▶ **TASK INSTRUCTIONS**
Transcribe the records that follow in their entirety, omitting any pictures.

[Start of Attachment]

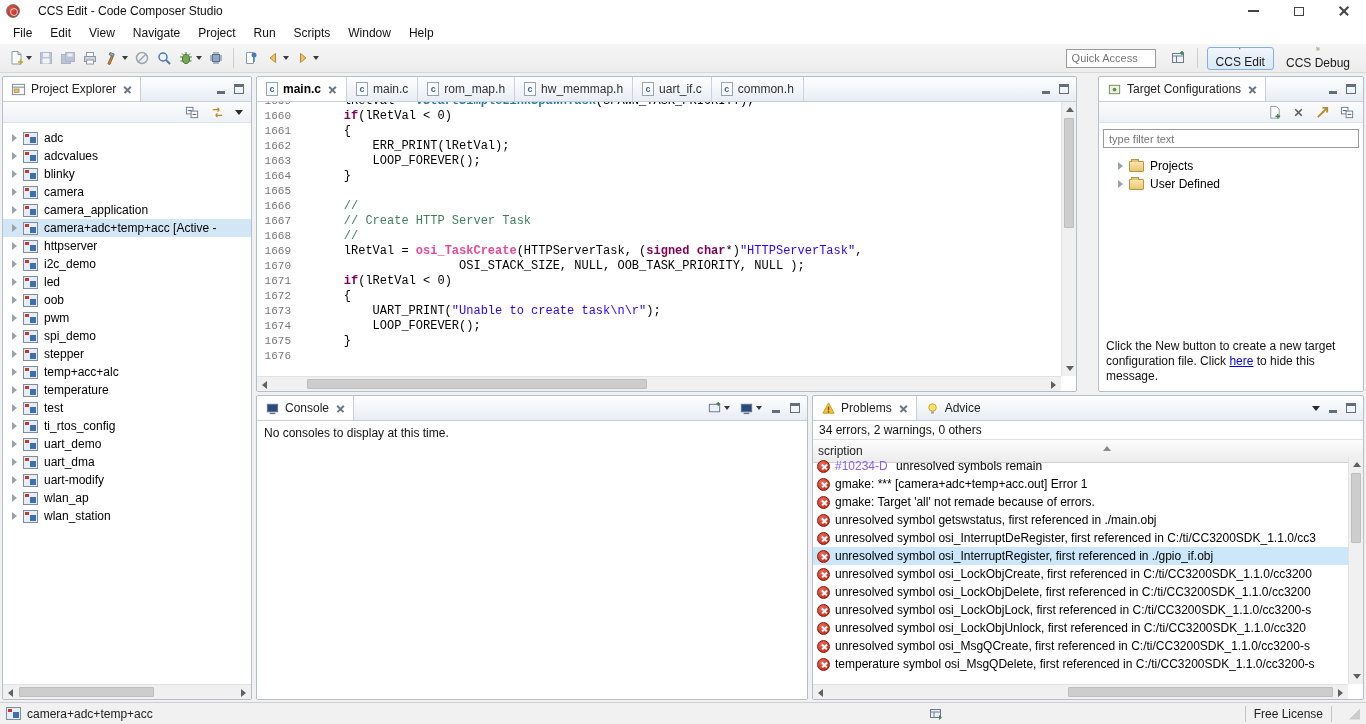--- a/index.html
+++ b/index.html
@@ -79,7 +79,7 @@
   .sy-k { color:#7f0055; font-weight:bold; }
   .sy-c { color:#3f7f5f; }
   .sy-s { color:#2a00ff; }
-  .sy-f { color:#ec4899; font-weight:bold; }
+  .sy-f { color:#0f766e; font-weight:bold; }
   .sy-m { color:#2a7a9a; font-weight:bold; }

[End of Attachment]

▶ **OUTPUT BELOW**
--- a/index.html
+++ b/index.html
@@ -79,7 +79,7 @@
   .sy-k { color:#7f0055; font-weight:bold; }
   .sy-c { color:#3f7f5f; }
   .sy-s { color:#2a00ff; }
-  .sy-f { color:#ec4899; font-weight:bold; }
+  .sy-f { color:#0f766e; font-weight:bold; }
   .sy-m { color:#2a7a9a; font-weight:bold; }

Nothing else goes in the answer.